Kenta Furube 古部健太

Personal information
- Full name: Kenta Furube
- Date of birth: 30 November 1985 (age 40)
- Place of birth: Hyōgo, Japan
- Height: 1.80 m (5 ft 11 in)
- Position: Midfielder

Team information
- Current team: Velos Kronos Tsuno

Youth career
- 2004–2007: Ritsumeikan University

Senior career*
- Years: Team / Apps / (Gls)
- 2008–2009: Yokohama F. Marinos / 0 / (0)
- 2009–2011: Zweigen Kanazawa / 77 / (23)
- 2012–2015: V-Varen Nagasaki / 141 / (10)
- 2016: Avispa Fukuoka / 4 / (0)
- 2017: V-Varen Nagasaki / 10 / (0)
- 2018–2019: Montedio Yamagata / 11 / (0)
- 2020–: Velos Kronos Tsuno

= Kenta Furube =

Japanese footballer

Kenta Furube (古部 健太, Furube Kenta) is a Japanese professional footballer who plays as a midfielder for Velos Kronos Tsuno.

==Career==

===V-Varen Nagasaki===
Furube played his first game in the J. League Division 2 for V-Varen Nagasaki on 24 March 2013 against Matsumoto Yamaga in which he started and played the full 90 minutes as Nagasaki drew the match 1–1. He then scored his first goal of the season for the club on 17 April 2013 in which he scored in the 83rd minute against Yokohama FC as he led Nagasaki to a 2–1 victory.

══════════════════════════════

Complete the following:
1 – Decide whether each statement below agrees with the Kenta Furube profile, answering yes or no and quoting the words from the profile that settle it. (a) Furube was born in Hyōgo, Japan. (b) Furube made 77 appearances for Avispa Fukuoka. (c) Furube's first J. League Division 2 game for V-Varen Nagasaki was against Yokohama FC.
2 – According to the Kenta Furube profile, in which minute did Furube score against Yokohama FC on 17 April 2013?
3 – Please turn the paragraph of the Kenta Furube profile that begins "Furube played his first game" into a short list that keeps its main facts.

══════════════════════════════

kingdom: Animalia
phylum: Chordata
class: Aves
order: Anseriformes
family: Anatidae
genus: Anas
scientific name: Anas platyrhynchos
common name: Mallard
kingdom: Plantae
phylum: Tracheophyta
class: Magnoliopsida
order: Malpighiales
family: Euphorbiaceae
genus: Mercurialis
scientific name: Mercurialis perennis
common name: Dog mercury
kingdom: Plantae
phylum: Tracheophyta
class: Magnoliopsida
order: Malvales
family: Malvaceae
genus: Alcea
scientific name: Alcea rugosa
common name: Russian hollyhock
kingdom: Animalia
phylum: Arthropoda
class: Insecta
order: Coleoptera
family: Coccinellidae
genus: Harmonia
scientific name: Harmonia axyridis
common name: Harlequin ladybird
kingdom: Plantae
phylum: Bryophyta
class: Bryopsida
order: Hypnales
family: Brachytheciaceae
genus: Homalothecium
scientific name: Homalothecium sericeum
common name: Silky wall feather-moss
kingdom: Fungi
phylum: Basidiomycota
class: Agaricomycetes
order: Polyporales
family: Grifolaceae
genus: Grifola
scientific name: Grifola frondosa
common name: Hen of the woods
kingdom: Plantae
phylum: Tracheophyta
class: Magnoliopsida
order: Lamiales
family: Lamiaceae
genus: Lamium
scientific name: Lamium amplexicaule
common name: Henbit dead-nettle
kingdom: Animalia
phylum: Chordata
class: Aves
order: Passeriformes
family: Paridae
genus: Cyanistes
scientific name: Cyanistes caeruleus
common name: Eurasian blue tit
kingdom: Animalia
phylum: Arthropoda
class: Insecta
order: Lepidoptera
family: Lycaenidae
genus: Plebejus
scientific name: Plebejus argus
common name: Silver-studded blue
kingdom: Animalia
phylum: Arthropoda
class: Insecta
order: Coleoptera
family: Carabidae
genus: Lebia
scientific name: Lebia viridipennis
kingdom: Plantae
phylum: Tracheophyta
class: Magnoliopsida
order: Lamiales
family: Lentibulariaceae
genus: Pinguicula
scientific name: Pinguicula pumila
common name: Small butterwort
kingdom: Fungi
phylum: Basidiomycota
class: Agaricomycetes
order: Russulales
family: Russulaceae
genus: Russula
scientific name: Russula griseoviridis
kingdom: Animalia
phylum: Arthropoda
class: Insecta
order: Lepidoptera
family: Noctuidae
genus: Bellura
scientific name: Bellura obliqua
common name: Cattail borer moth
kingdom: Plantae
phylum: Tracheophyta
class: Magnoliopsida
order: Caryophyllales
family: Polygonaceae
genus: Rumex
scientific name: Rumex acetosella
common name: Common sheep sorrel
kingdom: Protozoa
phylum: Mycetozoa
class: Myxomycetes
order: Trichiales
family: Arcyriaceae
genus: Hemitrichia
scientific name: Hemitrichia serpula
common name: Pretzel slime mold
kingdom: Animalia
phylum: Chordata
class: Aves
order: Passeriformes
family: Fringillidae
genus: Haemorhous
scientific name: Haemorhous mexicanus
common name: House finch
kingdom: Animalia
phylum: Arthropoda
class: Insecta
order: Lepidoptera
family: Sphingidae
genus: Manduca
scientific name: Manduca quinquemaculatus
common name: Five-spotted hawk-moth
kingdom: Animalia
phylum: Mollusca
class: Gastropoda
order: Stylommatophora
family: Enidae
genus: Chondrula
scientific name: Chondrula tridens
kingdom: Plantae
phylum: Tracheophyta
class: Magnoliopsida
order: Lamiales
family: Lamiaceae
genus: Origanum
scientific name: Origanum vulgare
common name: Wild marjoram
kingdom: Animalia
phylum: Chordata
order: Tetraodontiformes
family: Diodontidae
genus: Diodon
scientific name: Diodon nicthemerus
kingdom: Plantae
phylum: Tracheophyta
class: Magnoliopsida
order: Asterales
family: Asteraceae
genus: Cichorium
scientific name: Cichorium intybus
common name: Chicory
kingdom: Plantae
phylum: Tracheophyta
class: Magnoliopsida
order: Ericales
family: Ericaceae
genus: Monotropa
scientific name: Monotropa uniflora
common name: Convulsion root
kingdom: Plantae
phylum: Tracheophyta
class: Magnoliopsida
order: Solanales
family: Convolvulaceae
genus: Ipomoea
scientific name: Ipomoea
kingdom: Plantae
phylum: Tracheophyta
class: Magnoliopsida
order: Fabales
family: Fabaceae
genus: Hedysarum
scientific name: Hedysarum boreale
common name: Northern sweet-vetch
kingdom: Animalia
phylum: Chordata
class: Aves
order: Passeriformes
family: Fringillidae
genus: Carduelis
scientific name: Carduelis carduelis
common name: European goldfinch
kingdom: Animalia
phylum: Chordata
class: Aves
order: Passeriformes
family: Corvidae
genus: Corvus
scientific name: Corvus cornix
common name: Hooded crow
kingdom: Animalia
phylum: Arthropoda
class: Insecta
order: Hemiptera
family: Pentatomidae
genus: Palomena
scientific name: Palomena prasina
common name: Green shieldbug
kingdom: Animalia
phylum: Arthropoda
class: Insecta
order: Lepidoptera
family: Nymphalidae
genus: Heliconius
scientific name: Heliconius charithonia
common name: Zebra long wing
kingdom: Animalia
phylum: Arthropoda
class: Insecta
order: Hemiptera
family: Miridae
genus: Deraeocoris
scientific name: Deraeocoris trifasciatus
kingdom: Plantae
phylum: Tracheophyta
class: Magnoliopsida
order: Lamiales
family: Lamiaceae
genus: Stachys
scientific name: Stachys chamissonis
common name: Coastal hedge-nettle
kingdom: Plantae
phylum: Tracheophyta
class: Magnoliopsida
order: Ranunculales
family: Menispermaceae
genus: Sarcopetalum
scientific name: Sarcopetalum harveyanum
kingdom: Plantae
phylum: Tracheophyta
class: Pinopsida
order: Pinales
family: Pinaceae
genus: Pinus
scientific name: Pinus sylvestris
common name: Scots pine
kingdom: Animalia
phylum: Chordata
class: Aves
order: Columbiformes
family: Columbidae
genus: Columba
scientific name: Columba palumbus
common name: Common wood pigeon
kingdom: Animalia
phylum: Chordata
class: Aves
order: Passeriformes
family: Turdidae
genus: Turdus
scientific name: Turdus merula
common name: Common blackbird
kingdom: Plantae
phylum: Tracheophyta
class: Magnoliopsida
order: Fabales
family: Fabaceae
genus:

══════════════════════════════

Outputs in order:
1 –
(a) Yes: "Place of birth: Hyōgo, Japan"
(b) No: "2016: Avispa Fukuoka / 4 / (0)"
(c) No: "on 24 March 2013 against Matsumoto Yamaga"

2 – The 83rd minute.

3 –
- First J. League Division 2 game for V-Varen Nagasaki: 24 March 2013, against Matsumoto Yamaga. He started and played the full 90 minutes in a 1–1 draw.
- First goal of the season for the club: 17 April 2013, in the 83rd minute against Yokohama FC. Nagasaki won 2–1.